The Little Sisters of the Poor have filed a petition requesting that the Supreme Court affirm the religious exemption protecting them from having to comply with the HHS Contraceptive Mandate of the Affordable Care Act.
The renewed petition comes after several states, including Pennsylvania and California, sued the Little Sisters of the Poor in response to an exemption granted to them in 2017 after their last appearance before the Supreme Court.
“The states are arguing that even though there’s injunctions in the mandate in the Little Sisters’ case in this country, it violated the law for the federal government to issue a religious exemption,” Diana Verm, senior counsel with the Becket Fund for Religious Liberty, told CNA. Becket is providing legal counsel for the Little Sisters of the Poor.
“The Little Sisters just want to go back to serving the elderly poor,” said Verm. “If the Supreme Court rules in their favor, they’ll be able to do so.”
The Little Sisters of the Poor are a Catholic religious order dedicated to the care of the elderly poor in addition to their vows of poverty, chastity, and obedience.
When the HHS Contraceptive Mandate was announced in 2011, the Sisters were told that they would not be grandfathered in and would have to provide contraception to there employees through their insurance plan, in violation of their religious faith. Despite being a religious order, the Little Sisters of the Poor did not qualify as a religious employer as they serve and employ people of all faiths.

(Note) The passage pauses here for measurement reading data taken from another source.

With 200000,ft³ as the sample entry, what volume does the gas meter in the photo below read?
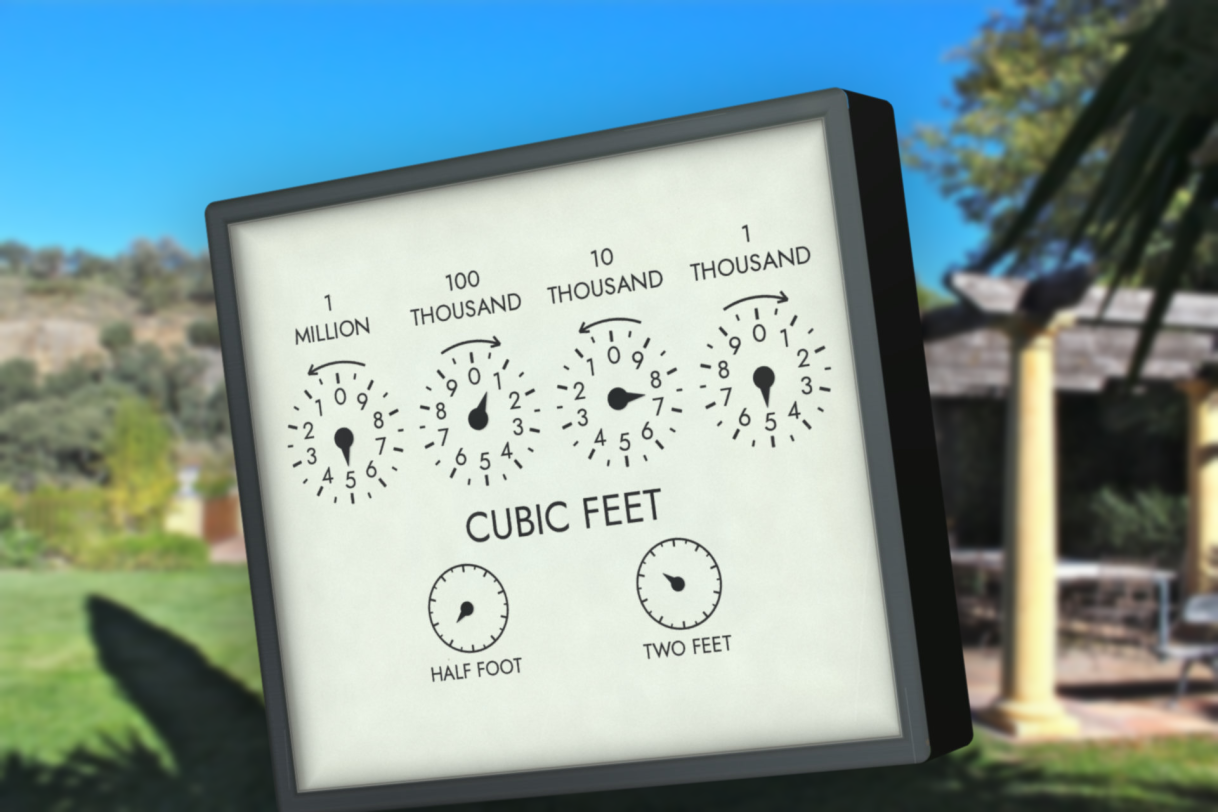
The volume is 507500,ft³
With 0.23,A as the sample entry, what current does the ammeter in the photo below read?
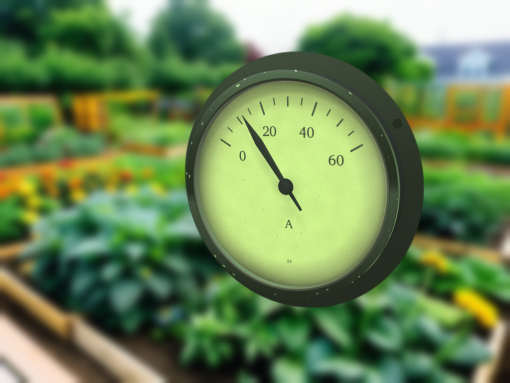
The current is 12.5,A
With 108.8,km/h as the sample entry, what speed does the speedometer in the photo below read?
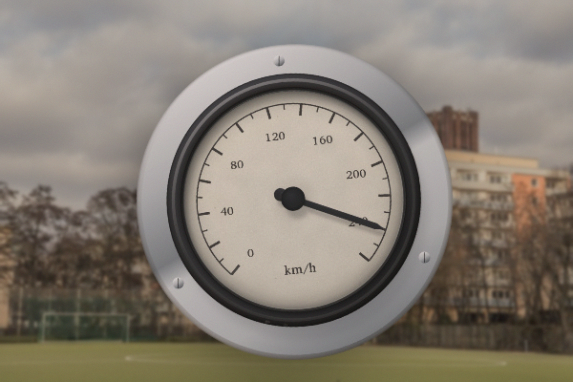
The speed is 240,km/h
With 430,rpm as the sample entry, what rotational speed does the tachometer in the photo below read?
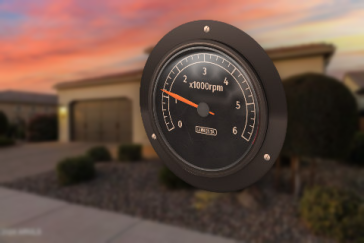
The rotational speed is 1200,rpm
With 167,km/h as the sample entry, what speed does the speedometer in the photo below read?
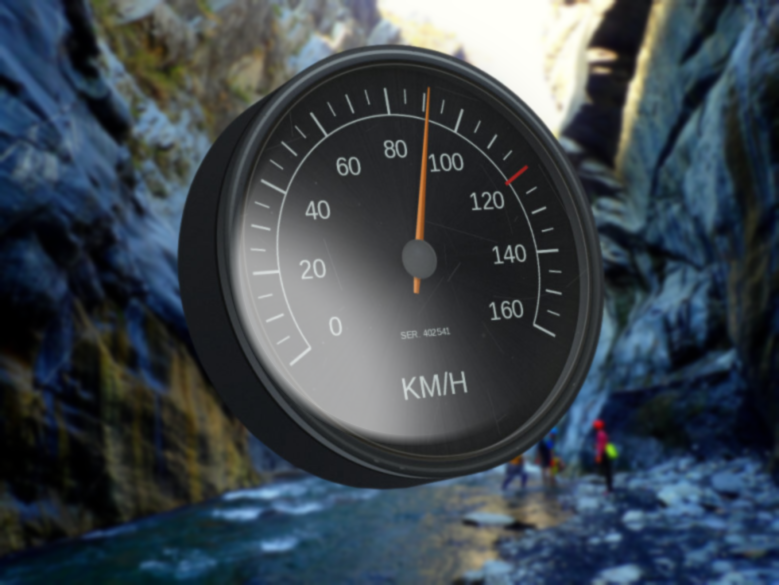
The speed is 90,km/h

In 2013, the order first filed suit against the Department of Health and Human Services, claiming that the mandate was a violation of their religious freedom. They were granted an emergency injunction at the end of that year that prevented them from having to pay thousands of dollars in fines for not complying with the mandate.
Three years later, the Supreme Court sided with the Little Sisters, and ordered the government to come up with a solution that would appease all sides. In 2017, this solution came in the form of a new rule from the Department of Health and Human Services that exempted religious non-profits from the mandate.
Verm noted that throughout the six-year legal process, not a single person has been presented as being unable to obtain contraception due to working for a religious employer under the exemption. In its own suit against the Sisters, Pennsylvania has admitted that there are many other ways for a woman to get contraception aside from their employer.
Presently, an injunction granted by a Colorado court protects the religious order from the mandate, and preserves the exemption for religious-based nonprofits.
If the Little Sisters of the Poor do not win this court case, Verm said, they would have to pay thousands of dollars in fines to the government.
“That would be crippling,” she said.